What you are asked to do:
Give the records again exactly, but drop the pictures.
[Start of section]
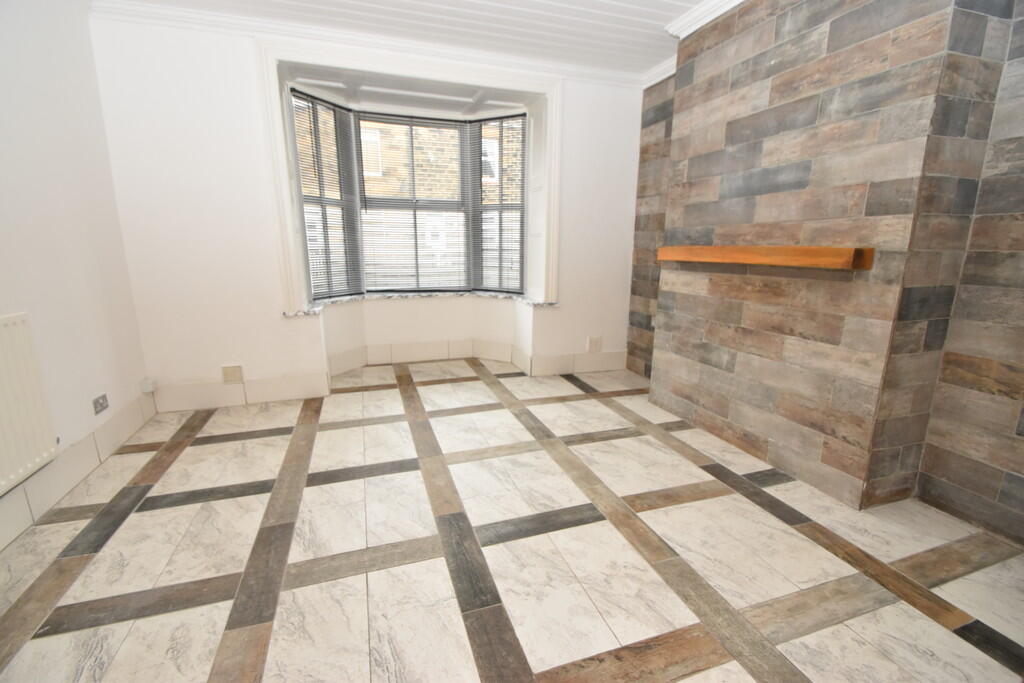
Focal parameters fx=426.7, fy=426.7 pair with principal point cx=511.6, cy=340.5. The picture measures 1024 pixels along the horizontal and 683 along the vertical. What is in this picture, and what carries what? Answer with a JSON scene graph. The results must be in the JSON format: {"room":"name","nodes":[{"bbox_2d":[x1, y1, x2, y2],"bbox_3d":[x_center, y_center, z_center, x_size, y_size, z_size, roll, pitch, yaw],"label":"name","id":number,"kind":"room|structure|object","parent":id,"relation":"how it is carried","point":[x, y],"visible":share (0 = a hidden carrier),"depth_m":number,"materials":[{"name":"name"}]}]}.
{"room":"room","nodes":[
{"label":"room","id":0,"kind":"room"},
{"bbox_2d":[0,0,153,546],"bbox_3d":[-1.807,-0.262,0.634,0.209,2.519,4.617,-4,13,-18],"label":"left wall","id":1,"kind":"structure","parent":0,"point":[3,227],"depth_m":2.10,"materials":[{"name":"white paint"}]},
{"bbox_2d":[0,312,57,496],"bbox_3d":[-1.872,0.320,1.344,0.059,0.654,1.141,-4,13,-18],"label":"radiator","id":2,"kind":"object","parent":1,"relation":"attached to","point":[31,456],"visible":1,"depth_m":1.72,"materials":[{"name":"white metal"}]},
{"bbox_2d":[0,391,156,549],"bbox_3d":[-1.809,0.812,1.160,0.017,0.161,3.991,-4,13,-18],"label":"baseboard","id":3,"kind":"structure","parent":1,"relation":"attached to","point":[83,445],"depth_m":2.03,"materials":[{"name":"white tile"}]},
{"bbox_2d":[92,393,109,414],"bbox_3d":[-2.216,0.338,2.302,0.013,0.080,0.113,-4,13,-18],"label":"wall socket","id":4,"kind":"object","parent":1,"relation":"attached to","point":[103,403],"visible":0.99,"depth_m":2.29,"materials":[{"name":"metal"}]},
{"bbox_2d":[140,377,156,393],"bbox_3d":[-2.391,0.291,2.810,0.054,0.088,0.075,-4,13,-18],"label":"junction box","id":5,"kind":"object","parent":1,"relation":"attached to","point":[147,387],"visible":0.97,"depth_m":2.79,"materials":[{"name":"white plastic"}]},
{"bbox_2d":[88,13,647,413],"bbox_3d":[-0.689,-0.894,3.460,4.114,2.535,0.355,-4,13,-18],"label":"back wall","id":6,"kind":"structure","parent":0,"point":[281,325],"depth_m":2.93,"materials":[{"name":"white paint"}]},
{"bbox_2d":[221,364,243,383],"bbox_3d":[-1.974,0.234,3.012,0.117,0.125,0.013,-4,13,-18],"label":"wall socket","id":7,"kind":"object","parent":6,"relation":"attached to","point":[229,375],"visible":0.99,"depth_m":3.01,"materials":[{"name":"plastic"}]},
{"bbox_2d":[92,0,649,87],"bbox_3d":[0.099,-1.579,0.964,3.780,0.097,4.718,-4,13,-18],"label":"crown molding","id":8,"kind":"structure","parent":6,"relation":"attached to","point":[229,18],"depth_m":2.76,"materials":[{"name":"white paint"}]},
{"bbox_2d":[149,342,627,413],"bbox_3d":[-0.697,0.254,3.640,3.995,0.171,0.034,-4,13,-18],"label":"baseboard","id":9,"kind":"structure","parent":6,"relation":"attached to","point":[610,361],"depth_m":3.35,"materials":[{"name":"white tile"}]},
{"bbox_2d":[258,33,559,315],"bbox_3d":[-0.655,-1.147,3.301,2.119,1.779,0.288,-4,13,-18],"label":"bay window","id":10,"kind":"structure","parent":6,"relation":"attached to","point":[287,247],"depth_m":3.07,"materials":[{"name":"white paint"}]},
{"bbox_2d":[290,89,360,300],"bbox_3d":[-1.489,-1.136,3.462,0.046,1.540,0.570,7,14,27],"label":"window blind","id":11,"kind":"object","parent":10,"relation":"attached to","point":[299,98],"visible":0.86,"depth_m":3.47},
{"bbox_2d":[358,111,468,295],"bbox_3d":[-0.881,-1.222,3.905,0.955,1.578,0.045,-4,13,-18],"label":"window blind","id":12,"kind":"object","parent":10,"relation":"attached to","point":[375,198],"visible":0.97,"depth_m":3.91,"materials":[{"name":"grey"}]},
{"bbox_2d":[471,112,526,293],"bbox_3d":[-0.123,-1.230,3.957,0.562,1.577,0.045,7,14,27],"label":"window blind","id":13,"kind":"object","parent":10,"relation":"attached to","point":[499,118],"visible":0.93,"depth_m":3.96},
{"bbox_2d":[288,289,558,314],"bbox_3d":[-0.732,-0.346,3.695,2.331,0.038,0.656,-4,13,-18],"label":"window sill","id":14,"kind":"structure","parent":6,"relation":"attached to","point":[363,295],"depth_m":3.80,"materials":[{"name":"white stone"}]},
{"bbox_2d":[587,335,601,352],"bbox_3d":[0.756,0.031,3.905,0.122,0.148,0.014,-4,13,-18],"label":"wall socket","id":15,"kind":"object","parent":6,"relation":"attached to","point":[594,345],"visible":1,"depth_m":3.90,"materials":[{"name":"white plastic"}]},
{"bbox_2d":[101,0,725,77],"bbox_3d":[0.139,-1.678,1.077,4.398,0.117,4.775,-4,13,-18],"label":"ceiling","id":16,"kind":"structure","parent":0,"point":[688,0],"depth_m":2.65,"materials":[{"name":"white paint"}]},
{"bbox_2d":[0,357,1023,682],"bbox_3d":[-0.053,0.808,1.894,3.950,0.113,5.224,-4,13,-18],"label":"floor","id":17,"kind":"structure","parent":0,"point":[199,449],"depth_m":1.61,"materials":[{"name":"beige tile"}]},
{"bbox_2d":[622,0,1023,542],"bbox_3d":[1.775,-0.524,1.920,0.274,2.520,4.376,-4,13,-18],"label":"right wall","id":18,"kind":"structure","parent":0,"point":[1020,52],"depth_m":1.80,"materials":[{"name":"tile"}]},
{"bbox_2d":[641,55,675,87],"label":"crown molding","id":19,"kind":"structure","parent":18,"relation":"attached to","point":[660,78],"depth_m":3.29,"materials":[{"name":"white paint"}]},
{"bbox_2d":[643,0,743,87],"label":"crown molding","id":20,"kind":"structure","parent":18,"relation":"attached to","point":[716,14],"depth_m":2.63,"materials":[{"name":"white paint"}]},
{"bbox_2d":[657,245,874,269],"bbox_3d":[1.241,-0.469,2.327,0.184,0.086,1.264,-4,13,-18],"label":"wooden mantel","id":21,"kind":"object","parent":18,"relation":"attached to","point":[806,249],"visible":0.99,"depth_m":2.01,"materials":[{"name":"brown wood"}]},
{"label":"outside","id":22,"kind":"structure","parent":0,"visible":0},
{"bbox_2d":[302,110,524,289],"label":"brick building","id":23,"kind":"structure","parent":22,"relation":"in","point":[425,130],"depth_m":6.85,"materials":[{"name":"brick"}]}
]}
[End of section]
Output of the exercise:
Focal parameters fx=426.7, fy=426.7 pair with principal point cx=511.6, cy=340.5. The picture measures 1024 pixels along the horizontal and 683 along the vertical. What is in this picture, and what carries what? Answer with a JSON scene graph. The results must be in the JSON format: {"room":"name","nodes":[{"bbox_2d":[x1, y1, x2, y2],"bbox_3d":[x_center, y_center, z_center, x_size, y_size, z_size, roll, pitch, yaw],"label":"name","id":number,"kind":"room|structure|object","parent":id,"relation":"how it is carried","point":[x, y],"visible":share (0 = a hidden carrier),"depth_m":number,"materials":[{"name":"name"}]}]}.
{"room":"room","nodes":[
{"label":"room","id":0,"kind":"room"},
{"bbox_2d":[0,0,153,546],"bbox_3d":[-1.807,-0.262,0.634,0.209,2.519,4.617,-4,13,-18],"label":"left wall","id":1,"kind":"structure","parent":0,"point":[3,227],"depth_m":2.10,"materials":[{"name":"white paint"}]},
{"bbox_2d":[0,312,57,496],"bbox_3d":[-1.872,0.320,1.344,0.059,0.654,1.141,-4,13,-18],"label":"radiator","id":2,"kind":"object","parent":1,"relation":"attached to","point":[31,456],"visible":1,"depth_m":1.72,"materials":[{"name":"white metal"}]},
{"bbox_2d":[0,391,156,549],"bbox_3d":[-1.809,0.812,1.160,0.017,0.161,3.991,-4,13,-18],"label":"baseboard","id":3,"kind":"structure","parent":1,"relation":"attached to","point":[83,445],"depth_m":2.03,"materials":[{"name":"white tile"}]},
{"bbox_2d":[92,393,109,414],"bbox_3d":[-2.216,0.338,2.302,0.013,0.080,0.113,-4,13,-18],"label":"wall socket","id":4,"kind":"object","parent":1,"relation":"attached to","point":[103,403],"visible":0.99,"depth_m":2.29,"materials":[{"name":"metal"}]},
{"bbox_2d":[140,377,156,393],"bbox_3d":[-2.391,0.291,2.810,0.054,0.088,0.075,-4,13,-18],"label":"junction box","id":5,"kind":"object","parent":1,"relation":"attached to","point":[147,387],"visible":0.97,"depth_m":2.79,"materials":[{"name":"white plastic"}]},
{"bbox_2d":[88,13,647,413],"bbox_3d":[-0.689,-0.894,3.460,4.114,2.535,0.355,-4,13,-18],"label":"back wall","id":6,"kind":"structure","parent":0,"point":[281,325],"depth_m":2.93,"materials":[{"name":"white paint"}]},
{"bbox_2d":[221,364,243,383],"bbox_3d":[-1.974,0.234,3.012,0.117,0.125,0.013,-4,13,-18],"label":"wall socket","id":7,"kind":"object","parent":6,"relation":"attached to","point":[229,375],"visible":0.99,"depth_m":3.01,"materials":[{"name":"plastic"}]},
{"bbox_2d":[92,0,649,87],"bbox_3d":[0.099,-1.579,0.964,3.780,0.097,4.718,-4,13,-18],"label":"crown molding","id":8,"kind":"structure","parent":6,"relation":"attached to","point":[229,18],"depth_m":2.76,"materials":[{"name":"white paint"}]},
{"bbox_2d":[149,342,627,413],"bbox_3d":[-0.697,0.254,3.640,3.995,0.171,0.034,-4,13,-18],"label":"baseboard","id":9,"kind":"structure","parent":6,"relation":"attached to","point":[610,361],"depth_m":3.35,"materials":[{"name":"white tile"}]},
{"bbox_2d":[258,33,559,315],"bbox_3d":[-0.655,-1.147,3.301,2.119,1.779,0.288,-4,13,-18],"label":"bay window","id":10,"kind":"structure","parent":6,"relation":"attached to","point":[287,247],"depth_m":3.07,"materials":[{"name":"white paint"}]},
{"bbox_2d":[290,89,360,300],"bbox_3d":[-1.489,-1.136,3.462,0.046,1.540,0.570,7,14,27],"label":"window blind","id":11,"kind":"object","parent":10,"relation":"attached to","point":[299,98],"visible":0.86,"depth_m":3.47},
{"bbox_2d":[358,111,468,295],"bbox_3d":[-0.881,-1.222,3.905,0.955,1.578,0.045,-4,13,-18],"label":"window blind","id":12,"kind":"object","parent":10,"relation":"attached to","point":[375,198],"visible":0.97,"depth_m":3.91,"materials":[{"name":"grey"}]},
{"bbox_2d":[471,112,526,293],"bbox_3d":[-0.123,-1.230,3.957,0.562,1.577,0.045,7,14,27],"label":"window blind","id":13,"kind":"object","parent":10,"relation":"attached to","point":[499,118],"visible":0.93,"depth_m":3.96},
{"bbox_2d":[288,289,558,314],"bbox_3d":[-0.732,-0.346,3.695,2.331,0.038,0.656,-4,13,-18],"label":"window sill","id":14,"kind":"structure","parent":6,"relation":"attached to","point":[363,295],"depth_m":3.80,"materials":[{"name":"white stone"}]},
{"bbox_2d":[587,335,601,352],"bbox_3d":[0.756,0.031,3.905,0.122,0.148,0.014,-4,13,-18],"label":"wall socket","id":15,"kind":"object","parent":6,"relation":"attached to","point":[594,345],"visible":1,"depth_m":3.90,"materials":[{"name":"white plastic"}]},
{"bbox_2d":[101,0,725,77],"bbox_3d":[0.139,-1.678,1.077,4.398,0.117,4.775,-4,13,-18],"label":"ceiling","id":16,"kind":"structure","parent":0,"point":[688,0],"depth_m":2.65,"materials":[{"name":"white paint"}]},
{"bbox_2d":[0,357,1023,682],"bbox_3d":[-0.053,0.808,1.894,3.950,0.113,5.224,-4,13,-18],"label":"floor","id":17,"kind":"structure","parent":0,"point":[199,449],"depth_m":1.61,"materials":[{"name":"beige tile"}]},
{"bbox_2d":[622,0,1023,542],"bbox_3d":[1.775,-0.524,1.920,0.274,2.520,4.376,-4,13,-18],"label":"right wall","id":18,"kind":"structure","parent":0,"point":[1020,52],"depth_m":1.80,"materials":[{"name":"tile"}]},
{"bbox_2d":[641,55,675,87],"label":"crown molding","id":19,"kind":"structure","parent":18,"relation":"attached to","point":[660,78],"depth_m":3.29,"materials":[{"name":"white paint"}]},
{"bbox_2d":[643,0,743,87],"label":"crown molding","id":20,"kind":"structure","parent":18,"relation":"attached to","point":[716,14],"depth_m":2.63,"materials":[{"name":"white paint"}]},
{"bbox_2d":[657,245,874,269],"bbox_3d":[1.241,-0.469,2.327,0.184,0.086,1.264,-4,13,-18],"label":"wooden mantel","id":21,"kind":"object","parent":18,"relation":"attached to","point":[806,249],"visible":0.99,"depth_m":2.01,"materials":[{"name":"brown wood"}]},
{"label":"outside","id":22,"kind":"structure","parent":0,"visible":0},
{"bbox_2d":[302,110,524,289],"label":"brick building","id":23,"kind":"structure","parent":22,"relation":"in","point":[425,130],"depth_m":6.85,"materials":[{"name":"brick"}]}
]}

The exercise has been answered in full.